Top of Input

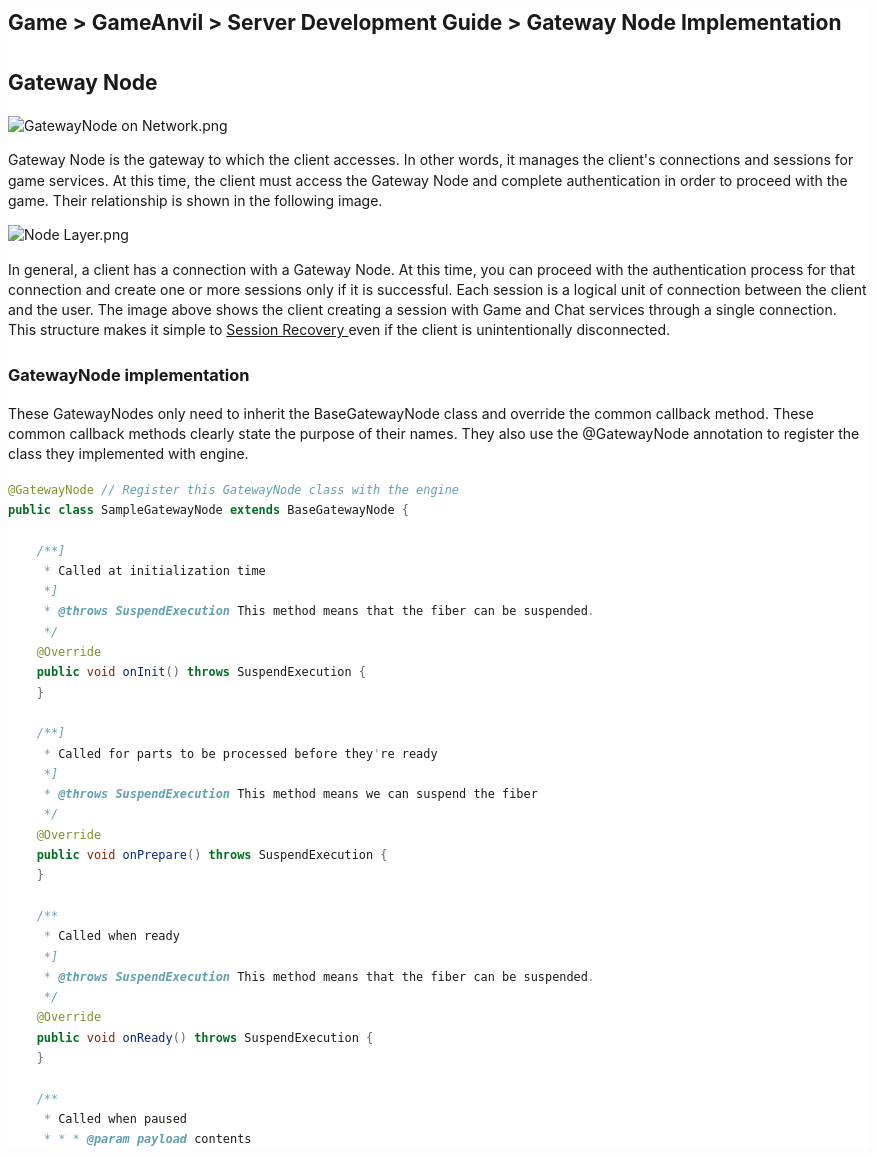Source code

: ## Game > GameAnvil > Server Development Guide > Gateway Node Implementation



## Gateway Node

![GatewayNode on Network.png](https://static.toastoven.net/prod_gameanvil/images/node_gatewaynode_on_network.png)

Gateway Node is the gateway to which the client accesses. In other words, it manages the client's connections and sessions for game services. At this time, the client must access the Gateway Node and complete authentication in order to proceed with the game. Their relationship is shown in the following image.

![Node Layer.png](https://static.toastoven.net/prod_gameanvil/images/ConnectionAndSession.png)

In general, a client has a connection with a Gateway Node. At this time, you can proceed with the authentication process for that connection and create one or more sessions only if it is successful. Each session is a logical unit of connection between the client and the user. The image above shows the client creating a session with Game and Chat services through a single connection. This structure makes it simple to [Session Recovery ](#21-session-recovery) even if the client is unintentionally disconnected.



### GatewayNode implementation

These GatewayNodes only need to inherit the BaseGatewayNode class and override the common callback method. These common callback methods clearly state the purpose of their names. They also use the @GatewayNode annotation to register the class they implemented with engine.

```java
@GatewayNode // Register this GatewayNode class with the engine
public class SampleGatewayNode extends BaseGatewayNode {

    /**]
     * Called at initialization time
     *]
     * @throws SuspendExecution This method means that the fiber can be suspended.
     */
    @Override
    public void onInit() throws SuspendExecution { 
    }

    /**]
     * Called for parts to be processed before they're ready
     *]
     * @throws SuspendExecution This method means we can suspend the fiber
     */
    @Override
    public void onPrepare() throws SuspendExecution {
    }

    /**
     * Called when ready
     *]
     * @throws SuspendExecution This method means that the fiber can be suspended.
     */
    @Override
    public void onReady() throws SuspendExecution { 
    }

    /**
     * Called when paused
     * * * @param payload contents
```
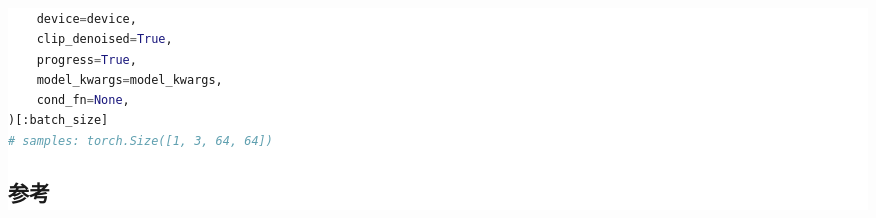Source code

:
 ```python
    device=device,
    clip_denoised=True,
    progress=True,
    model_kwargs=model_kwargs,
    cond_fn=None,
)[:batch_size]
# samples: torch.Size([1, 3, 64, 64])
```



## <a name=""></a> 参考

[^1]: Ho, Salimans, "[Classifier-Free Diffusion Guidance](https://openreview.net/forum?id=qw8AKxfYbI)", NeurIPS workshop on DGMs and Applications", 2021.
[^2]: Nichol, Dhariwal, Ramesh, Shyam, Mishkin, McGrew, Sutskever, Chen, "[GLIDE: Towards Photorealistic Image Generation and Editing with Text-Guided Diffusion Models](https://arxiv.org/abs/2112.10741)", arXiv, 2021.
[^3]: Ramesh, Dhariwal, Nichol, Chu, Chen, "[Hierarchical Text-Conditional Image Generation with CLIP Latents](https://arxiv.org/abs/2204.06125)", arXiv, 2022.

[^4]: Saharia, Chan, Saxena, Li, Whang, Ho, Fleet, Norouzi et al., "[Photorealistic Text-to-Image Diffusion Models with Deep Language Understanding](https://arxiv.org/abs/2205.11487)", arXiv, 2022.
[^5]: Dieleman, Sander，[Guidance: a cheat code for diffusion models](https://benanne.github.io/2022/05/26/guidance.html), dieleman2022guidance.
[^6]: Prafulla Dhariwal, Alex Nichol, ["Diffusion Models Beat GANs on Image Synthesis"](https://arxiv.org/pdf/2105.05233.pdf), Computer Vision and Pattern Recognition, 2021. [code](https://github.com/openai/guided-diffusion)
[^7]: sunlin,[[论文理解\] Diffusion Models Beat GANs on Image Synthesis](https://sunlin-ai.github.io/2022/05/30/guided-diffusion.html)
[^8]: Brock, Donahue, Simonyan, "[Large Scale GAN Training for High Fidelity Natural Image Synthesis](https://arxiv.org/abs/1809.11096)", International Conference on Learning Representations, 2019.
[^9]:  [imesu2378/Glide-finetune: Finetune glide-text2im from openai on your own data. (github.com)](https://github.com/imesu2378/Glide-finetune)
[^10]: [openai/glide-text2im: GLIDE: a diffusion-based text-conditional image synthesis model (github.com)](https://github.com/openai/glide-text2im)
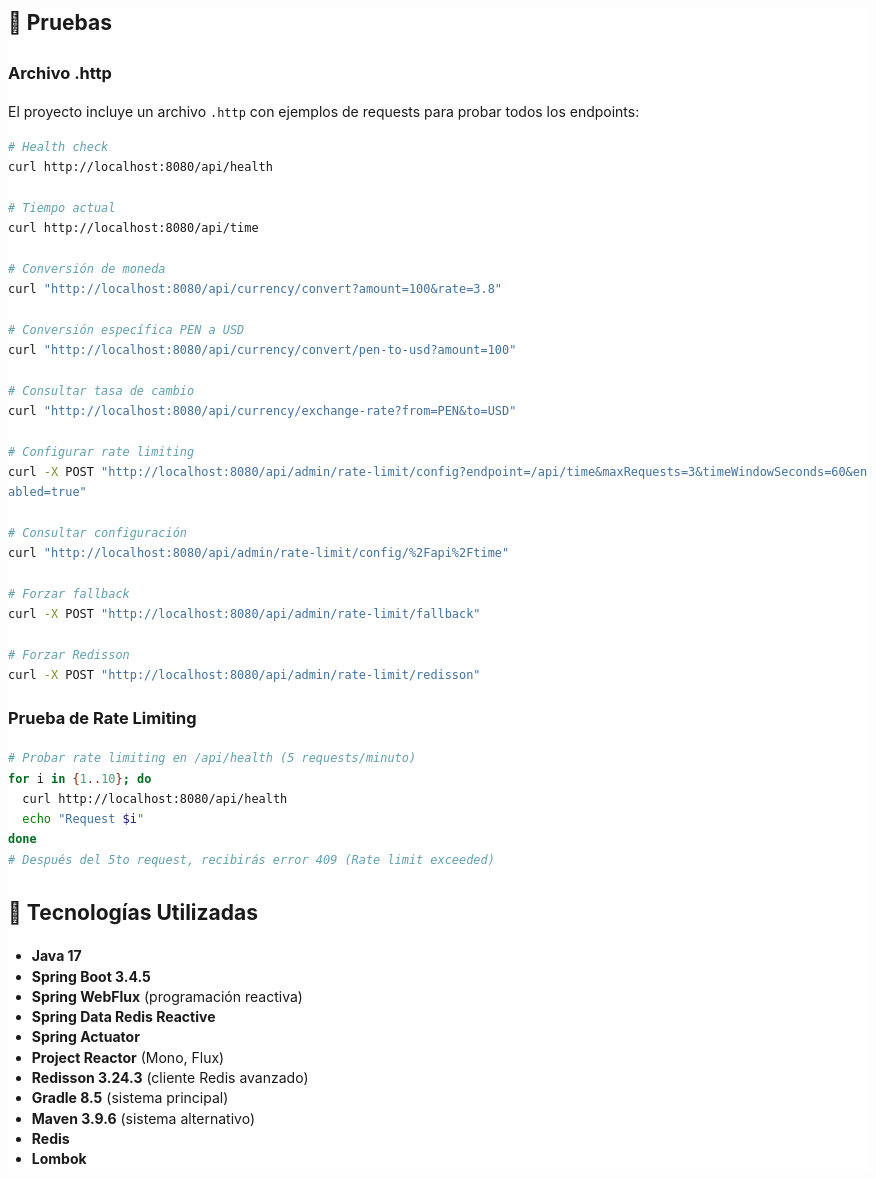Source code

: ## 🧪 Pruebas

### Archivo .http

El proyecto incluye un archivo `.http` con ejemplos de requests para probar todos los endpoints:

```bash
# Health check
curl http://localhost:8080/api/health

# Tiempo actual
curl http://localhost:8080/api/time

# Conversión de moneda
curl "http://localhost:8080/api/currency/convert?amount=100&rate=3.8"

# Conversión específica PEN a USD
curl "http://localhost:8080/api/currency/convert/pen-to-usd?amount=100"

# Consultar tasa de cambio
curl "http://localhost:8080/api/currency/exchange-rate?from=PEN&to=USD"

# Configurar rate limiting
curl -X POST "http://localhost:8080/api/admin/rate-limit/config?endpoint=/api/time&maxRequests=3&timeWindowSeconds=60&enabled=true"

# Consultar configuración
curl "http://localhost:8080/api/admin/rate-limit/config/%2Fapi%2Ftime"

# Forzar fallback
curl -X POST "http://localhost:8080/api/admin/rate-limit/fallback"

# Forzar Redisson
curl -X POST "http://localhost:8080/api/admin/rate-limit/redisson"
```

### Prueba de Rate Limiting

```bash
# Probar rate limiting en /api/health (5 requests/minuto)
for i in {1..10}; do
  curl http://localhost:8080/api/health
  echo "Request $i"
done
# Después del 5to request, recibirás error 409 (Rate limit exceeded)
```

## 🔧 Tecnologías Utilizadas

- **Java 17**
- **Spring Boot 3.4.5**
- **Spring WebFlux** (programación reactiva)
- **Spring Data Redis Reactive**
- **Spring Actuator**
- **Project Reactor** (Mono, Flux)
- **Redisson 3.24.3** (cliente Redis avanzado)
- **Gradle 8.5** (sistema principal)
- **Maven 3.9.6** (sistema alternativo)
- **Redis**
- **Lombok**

Bottom of Input

* Assignment
Retype only this portion of the data above: the line containing "NeurIPS workshop on", the line containing "[^7]: sunlin,[[论文理解\] Diffusion", and all lines between them, exactly.

* Reply
[^1]: Ho, Salimans, "[Classifier-Free Diffusion Guidance](https://openreview.net/forum?id=qw8AKxfYbI)", NeurIPS workshop on DGMs and Applications", 2021.
[^2]: Nichol, Dhariwal, Ramesh, Shyam, Mishkin, McGrew, Sutskever, Chen, "[GLIDE: Towards Photorealistic Image Generation and Editing with Text-Guided Diffusion Models](https://arxiv.org/abs/2112.10741)", arXiv, 2021.
[^3]: Ramesh, Dhariwal, Nichol, Chu, Chen, "[Hierarchical Text-Conditional Image Generation with CLIP Latents](https://arxiv.org/abs/2204.06125)", arXiv, 2022.

[^4]: Saharia, Chan, Saxena, Li, Whang, Ho, Fleet, Norouzi et al., "[Photorealistic Text-to-Image Diffusion Models with Deep Language Understanding](https://arxiv.org/abs/2205.11487)", arXiv, 2022.
[^5]: Dieleman, Sander，[Guidance: a cheat code for diffusion models](https://benanne.github.io/2022/05/26/guidance.html), dieleman2022guidance.
[^6]: Prafulla Dhariwal, Alex Nichol, ["Diffusion Models Beat GANs on Image Synthesis"](https://arxiv.org/pdf/2105.05233.pdf), Computer Vision and Pattern Recognition, 2021. [code](https://github.com/openai/guided-diffusion)
[^7]: sunlin,[[论文理解\] Diffusion Models Beat GANs on Image Synthesis](https://sunlin-ai.github.io/2022/05/30/guided-diffusion.html)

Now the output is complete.